There is some rather lengthy background information below for those that
are interested. Read further for more information or if you believe that
you need a higher limit.
Background:
Recently we have seen a number of cases where a "large number" of batch
jobs in execution for a user has caused an AFS server to become very
sluggish and finally almost totally unresponsive for all interactive and
batch users of that server. Experimentally we find that "large number" to
be in the range 125-150. Initially we tried to bypass the effects of this
problem by limiting the number of batch jobs for those users who we
observed were precipitating the problem while we investigated the cause.
We were finally able to determine that the problem occurs when processes
on many machines are trying to write to the same AFS directory at the same
time. Whenever an update is made to an AFS directory, all other machines
with open files in that directory must be notified to update their AFS
cache. There is a limit on the number of these notifications that the AFS
server can handle simultaneously and when that limit is exceeded things
start to queue up and response becomes sluggish.
The major cause of this in batch jobs had to do with the way batch job
input and output files were handled by LSF during job execution. We have
modified the LSF configuration to handle this differently so the primary
cause of this for batch jobs has been removed. But there is still a
potential problem which can't easily be bypassed.
The basic problem still remains. If processes on many machines are writing
to the same AFS directory at the same time the server can become clogged.
This is most likely to happen in batch jobs but it can happen in other
situations as well, such as the OPR processing in BaBar. There is very
little we can do on the AFS server to remove this potential bottleneck.
The solution has to rely on users being careful to avoid this situation.
With the change to the LSF configuration mentioned above, the problem in
batch jobs should only occur if a user specifies an output file location
(bsub -o option) in AFS or is writing to an AFS directory. Note that it
is the final output file location that is critical, not any AFS links that
may have to be traversed to get to that location. If the final output
location for batch jobs is in an NFS directory we have not seen the
problem.
In order to control this situation for batch jobs we would have to be able
to determine which jobs are going to write to the same AFS directory and
limit the number in execution at the same time. This is almost impossible
to do so we have imposed the general limit on the number of jobs that any
user can have in execution at once in an attempt to prevent our AFS
servers from degraded response.
In most cases, the current limit of 100-125 batch jobs in execution at
once for any one user should not impose a major hardship but we recognize
that there are users for whom this may be a problem. We can raise the
limit for those users who *need* to run more jobs but it has to be with
the guarantee that the jobs are not writing to an AFS directory. If any
user believes that it is imperative to be able to run more than 100-125
batch jobs simultaneously, a request can be made for an exception to this
policy. BaBar users should send email to Fabrizio Bianchi (userid
bianchi) for such requests. Other users should send email to unix-admin.

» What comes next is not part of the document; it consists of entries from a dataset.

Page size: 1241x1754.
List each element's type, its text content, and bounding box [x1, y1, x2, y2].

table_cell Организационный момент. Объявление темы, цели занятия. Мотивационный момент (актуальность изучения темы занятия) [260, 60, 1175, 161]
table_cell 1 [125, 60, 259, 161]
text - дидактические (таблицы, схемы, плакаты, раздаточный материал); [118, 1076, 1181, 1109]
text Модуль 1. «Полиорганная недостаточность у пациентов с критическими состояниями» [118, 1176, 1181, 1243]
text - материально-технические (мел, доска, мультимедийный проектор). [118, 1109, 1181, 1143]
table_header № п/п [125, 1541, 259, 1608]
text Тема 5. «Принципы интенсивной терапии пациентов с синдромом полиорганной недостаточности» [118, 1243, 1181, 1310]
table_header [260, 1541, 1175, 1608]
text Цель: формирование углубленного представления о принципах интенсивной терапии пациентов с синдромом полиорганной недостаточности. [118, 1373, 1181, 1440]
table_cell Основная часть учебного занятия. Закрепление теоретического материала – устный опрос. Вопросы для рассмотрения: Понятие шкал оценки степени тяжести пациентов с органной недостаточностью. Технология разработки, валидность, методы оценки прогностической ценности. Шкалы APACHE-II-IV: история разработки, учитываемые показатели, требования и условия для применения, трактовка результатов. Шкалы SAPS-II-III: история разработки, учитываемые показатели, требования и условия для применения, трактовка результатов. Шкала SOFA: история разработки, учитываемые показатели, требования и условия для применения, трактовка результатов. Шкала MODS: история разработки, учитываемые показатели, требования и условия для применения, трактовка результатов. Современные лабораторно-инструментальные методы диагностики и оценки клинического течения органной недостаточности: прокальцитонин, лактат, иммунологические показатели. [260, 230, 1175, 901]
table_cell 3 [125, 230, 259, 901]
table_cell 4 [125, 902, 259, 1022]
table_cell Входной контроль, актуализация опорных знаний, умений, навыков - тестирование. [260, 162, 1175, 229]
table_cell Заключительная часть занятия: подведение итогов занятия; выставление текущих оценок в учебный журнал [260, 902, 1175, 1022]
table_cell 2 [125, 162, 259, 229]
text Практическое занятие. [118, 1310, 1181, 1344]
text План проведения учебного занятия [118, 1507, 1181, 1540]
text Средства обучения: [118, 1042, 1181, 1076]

Please note that this problem is not exclusive to batch jobs, although
more likely to occur in batch. Whenever there are many machines running
processes which are writing to the same AFS directory the problem can
occur. For example, OPR could run into this situation as well as other
things which run on multiple machines.
Another possible approach in batch jobs would be to disallow output files
from being written to an AFS directory. But this may be an undue hardship
on those users who only run a few jobs at once and who may not have other
alternatives. So we have imposed this batch job limit. We will continue
to explore other alternatives but for now that seems like the wisest
solution. User comments regarding the limit or alternative suggestions
for addressing the problem are welcome.